Canada ready to give retailers an out for the Apple Pay fees that don't exist

The fight between merchants and the credit card industry continues as the Canadian government is mulling over a proposal, which could be announced as early as this week, to give retailers the ability to reject Apple Pay (and mobile payments in general—if and when they're available in the country), The Wall Street Journal reported today.

The source of the conflict stems from the potential for an increase in transaction processing fees that merchants could incur when accepting mobile payments. Though retailers currently pay the same transaction fee that is typically associated with physical card swipe, the fear is that card companies could raise fees in the future after mobile payments become more mainstream.

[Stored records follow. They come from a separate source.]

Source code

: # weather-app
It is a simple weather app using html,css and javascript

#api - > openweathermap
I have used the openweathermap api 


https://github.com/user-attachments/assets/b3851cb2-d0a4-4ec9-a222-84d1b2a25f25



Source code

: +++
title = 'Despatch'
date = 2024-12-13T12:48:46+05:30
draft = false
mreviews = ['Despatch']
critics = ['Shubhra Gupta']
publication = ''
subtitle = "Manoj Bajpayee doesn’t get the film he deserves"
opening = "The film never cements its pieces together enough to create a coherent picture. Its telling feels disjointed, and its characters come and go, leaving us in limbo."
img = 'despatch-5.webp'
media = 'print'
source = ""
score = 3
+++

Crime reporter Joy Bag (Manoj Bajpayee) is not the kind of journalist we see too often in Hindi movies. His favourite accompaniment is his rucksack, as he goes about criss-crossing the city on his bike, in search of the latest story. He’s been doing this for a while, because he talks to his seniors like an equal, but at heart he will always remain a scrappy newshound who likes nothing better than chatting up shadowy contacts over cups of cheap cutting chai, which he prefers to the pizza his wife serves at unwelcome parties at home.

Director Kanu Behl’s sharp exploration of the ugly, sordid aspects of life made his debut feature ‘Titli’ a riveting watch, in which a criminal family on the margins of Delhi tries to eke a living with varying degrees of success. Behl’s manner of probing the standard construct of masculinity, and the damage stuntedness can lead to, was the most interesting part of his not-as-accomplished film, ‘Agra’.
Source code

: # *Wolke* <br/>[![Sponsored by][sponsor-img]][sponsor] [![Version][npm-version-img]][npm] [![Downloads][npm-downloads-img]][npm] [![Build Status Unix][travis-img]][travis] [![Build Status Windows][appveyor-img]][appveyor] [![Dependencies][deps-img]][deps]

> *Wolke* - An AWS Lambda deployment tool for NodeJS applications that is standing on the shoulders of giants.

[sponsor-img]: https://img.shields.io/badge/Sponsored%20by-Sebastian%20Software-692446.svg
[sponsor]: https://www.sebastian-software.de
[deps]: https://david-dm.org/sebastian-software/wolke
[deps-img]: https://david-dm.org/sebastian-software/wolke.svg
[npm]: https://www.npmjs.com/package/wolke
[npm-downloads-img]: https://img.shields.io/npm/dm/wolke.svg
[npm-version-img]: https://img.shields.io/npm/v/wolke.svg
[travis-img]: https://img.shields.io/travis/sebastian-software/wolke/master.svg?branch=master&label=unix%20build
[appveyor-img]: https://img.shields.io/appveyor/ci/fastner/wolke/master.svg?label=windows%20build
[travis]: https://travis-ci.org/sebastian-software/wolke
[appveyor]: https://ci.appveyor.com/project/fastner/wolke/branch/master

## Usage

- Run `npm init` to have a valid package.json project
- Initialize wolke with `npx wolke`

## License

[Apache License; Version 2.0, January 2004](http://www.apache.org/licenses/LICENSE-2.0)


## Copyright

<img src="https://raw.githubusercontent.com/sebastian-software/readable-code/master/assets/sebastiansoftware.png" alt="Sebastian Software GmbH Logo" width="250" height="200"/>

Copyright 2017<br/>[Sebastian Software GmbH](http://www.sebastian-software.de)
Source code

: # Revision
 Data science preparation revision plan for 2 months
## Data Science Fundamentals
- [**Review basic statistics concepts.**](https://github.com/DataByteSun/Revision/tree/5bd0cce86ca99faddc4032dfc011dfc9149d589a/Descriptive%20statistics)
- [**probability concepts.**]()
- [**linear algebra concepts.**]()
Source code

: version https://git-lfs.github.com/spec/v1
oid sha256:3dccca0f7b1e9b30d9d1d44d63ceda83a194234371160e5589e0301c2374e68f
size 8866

While the rules reportedly wouldn't keep credit card companies from increasing fees, the proposal would allow retailers to pick and choose which forms of payment they are willing to accept.

A quote from the drafted document, obtained by The Wall Street Journal, explains the thinking behind the proposal:

"Should fees set by the payment card networks in respect of contactless payments made from a mobile device increase relative to card-based contactless payments, payment card networks will develop the technical specifications to ensure that merchant acceptance of contactless payments made from a mobile device can be canceled at the point of sale without disabling other forms of contactless payments acceptance."

News of this proposal comes after recent reports that CVS and Rite Aid disabled mobile payments last month in favor of upcoming payment alternative, CurrentC.